O decurso dos prazos de prescrição em Portugal pode implicar o arquivamento de um processo-crime mesmo após este ter atingido a fase de recurso, perdurando a contagem do prazo de prescrição até à decisão final. Tal abre a porta a medidas dilatórias, que possam atrasar o procedimento criminal e prejudicando a celeridade do sistema judicial como um todo.

Desta forma, entende o PESSOAS-ANIMAIS-NATUREZA, que pela gravidade dos crimes elencados e pela sua natureza, muitas vezes, acessória e/ou instrumental relativamente a crimes de corrupção e conexos, como é tantas vezes o caso do crime de falsificação de documentos, será necessário proceder à alteração do Código Penal, por forma a aumentar o prazo de prescrição do procedimento criminal referente a estes crimes para 15 anos, bem como os crimes fiscais previstos nos artigos 103° a 105.º do Regime Geral das Infrações Tributárias, aprovado pela Lei n.º 15/2001, de 05 de Junho.

Para além dessa alteração, pretende-se, ainda, que o prazo de prescrição seja suspenso em diversas situações para além das previstas atualmente, nomeadamente, que o prazo seja interrompido aquando a emissão de acusação pelo Ministério Público ou quando haja uma decisão do tribunal de primeira instância, prevenindo quaisquer medidas dilatórias, a suspensão a pedido de cooperação bilateral, carta rogatória ou enquanto se aguarda a resposta a uma cooperação institucional e, finalmente, que os recursos ao Tribunal Constitucional suspendam, igualmente, a contagem do prazo de prescrição do procedimento criminal.

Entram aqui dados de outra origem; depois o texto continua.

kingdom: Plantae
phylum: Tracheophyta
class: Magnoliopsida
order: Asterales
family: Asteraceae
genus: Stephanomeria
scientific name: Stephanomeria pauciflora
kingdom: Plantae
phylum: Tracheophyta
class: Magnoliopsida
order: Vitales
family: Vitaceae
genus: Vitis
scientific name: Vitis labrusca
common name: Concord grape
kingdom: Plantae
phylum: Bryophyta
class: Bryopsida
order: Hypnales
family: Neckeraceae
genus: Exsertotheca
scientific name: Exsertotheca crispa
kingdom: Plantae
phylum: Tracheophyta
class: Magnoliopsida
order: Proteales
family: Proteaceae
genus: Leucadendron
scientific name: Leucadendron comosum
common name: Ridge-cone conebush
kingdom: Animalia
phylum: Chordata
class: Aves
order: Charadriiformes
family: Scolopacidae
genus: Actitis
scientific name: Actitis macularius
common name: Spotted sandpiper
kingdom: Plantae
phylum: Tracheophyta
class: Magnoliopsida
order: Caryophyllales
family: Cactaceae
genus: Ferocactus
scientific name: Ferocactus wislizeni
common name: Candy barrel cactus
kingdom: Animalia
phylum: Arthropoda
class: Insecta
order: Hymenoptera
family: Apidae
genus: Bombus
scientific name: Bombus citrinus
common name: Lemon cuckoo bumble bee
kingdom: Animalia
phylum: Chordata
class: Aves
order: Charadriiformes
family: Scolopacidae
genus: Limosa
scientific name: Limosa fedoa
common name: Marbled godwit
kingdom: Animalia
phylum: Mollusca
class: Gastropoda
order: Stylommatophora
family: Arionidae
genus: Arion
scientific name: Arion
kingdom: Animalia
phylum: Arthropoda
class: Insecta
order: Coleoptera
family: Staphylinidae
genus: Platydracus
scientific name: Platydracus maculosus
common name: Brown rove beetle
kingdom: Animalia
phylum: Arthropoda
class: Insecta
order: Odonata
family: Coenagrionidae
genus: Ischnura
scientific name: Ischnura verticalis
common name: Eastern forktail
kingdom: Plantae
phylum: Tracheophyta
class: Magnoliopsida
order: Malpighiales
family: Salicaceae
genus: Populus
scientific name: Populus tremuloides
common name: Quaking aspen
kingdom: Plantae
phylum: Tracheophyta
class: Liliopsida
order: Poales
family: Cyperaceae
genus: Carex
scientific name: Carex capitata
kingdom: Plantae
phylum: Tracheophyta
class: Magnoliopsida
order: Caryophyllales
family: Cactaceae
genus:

Pelo exposto, e ao abrigo das disposições constitucionais e regimentais aplicáveis, a abaixo assinada Deputada Única do PESSOAS-ANIMAIS-NATUREZA, apresenta o seguinte Projeto de Lei:

Artigo 1.º

Objeto

A presente lei aumenta os prazos de prescrição para os crimes de falsificação de documentos e crimes fiscais e prevê novas causas de suspensão ou de interrupção na contagem dos prazos de prescrição do procedimento criminal, procedendo, para o efeito, à alteração ao Código Penal, aprovado pelo Decreto-Lei n.º 400/82, de 23 de setembro, na sua redação atual.

Artigo 2.º

Alteração ao Código Penal

Os artigos 118.º e 120.º do Código Penal, aprovado pelo Decreto-Lei n.º 400/82, de 23 de setembro, passam a ter a seguinte redação:

«Artigo 118.º

Prazos de prescrição

1 – (…):

a) (…):

i) (…);

ii) Crimes previstos nos artigos 256.º a 259.º, 335.º, 372.º, 373.º, 374.º, 374.º-A, nos n.ºs 1 e 3 do artigo 375.º, no n.º 1 do artigo 377.º, no n.º 1 do artigo 379.º e nos artigos 382.º, 383.º e 384.º do Código Penal;

iii) (…);

iv) (…);

v) (…);

vi) (…);

vii) (…); ou

viii) (…);

ix) Dos crimes previstos nos artigos 103° a 105.º do Regime Geral das Infrações Tributárias, aprovado pela Lei n.º 15/2001, de 5 de junho;

b) (…);

c) (…);

d) (…);

2 – (…).

3 – (…).

4 – (…).

5 – (…).

Artigo 120.º

Suspensão da prescrição

1 – (…):

a) (…);

b) (…);

c) (…); ou

d) (…);

e) (…);

f) (…).

2 – A prescrição do procedimento criminal suspende-se, para além dos casos especialmente previstos na lei e no número anterior:

  1. Quando o Ministério Público emitida acusação ou quando haja uma decisão do tribunal de primeira instância;
  2. A pedido de cooperação bilateral, carta rogatória ou enquanto se aguarda a resposta a uma cooperação institucional.
  3. Quando haja recurso ao Tribunal Constitucional.

3 – (anterior número 2).

4 – (anterior número 3).

5 – (anterior número 4).

6 – (anterior número 5).

7 – (anterior número 6).”

Artigo 3.º

Entrada em vigor

A presente lei entra em vigor no dia seguinte ao da sua publicação.

Assembleia da República, Palácio de São Bento, 18 de novembro de 2022

A Deputada,

Inês de Sousa Real


[1] Acórdão do Tribunal da Relação de Coimbra (dgsi.pt)

[2] Layout 1 (transparencia.pt)

[3] Tribunal Constitucional, Decisão 483/2002,20 de novembro de 2020, relator Conselheiro Bravo Serra.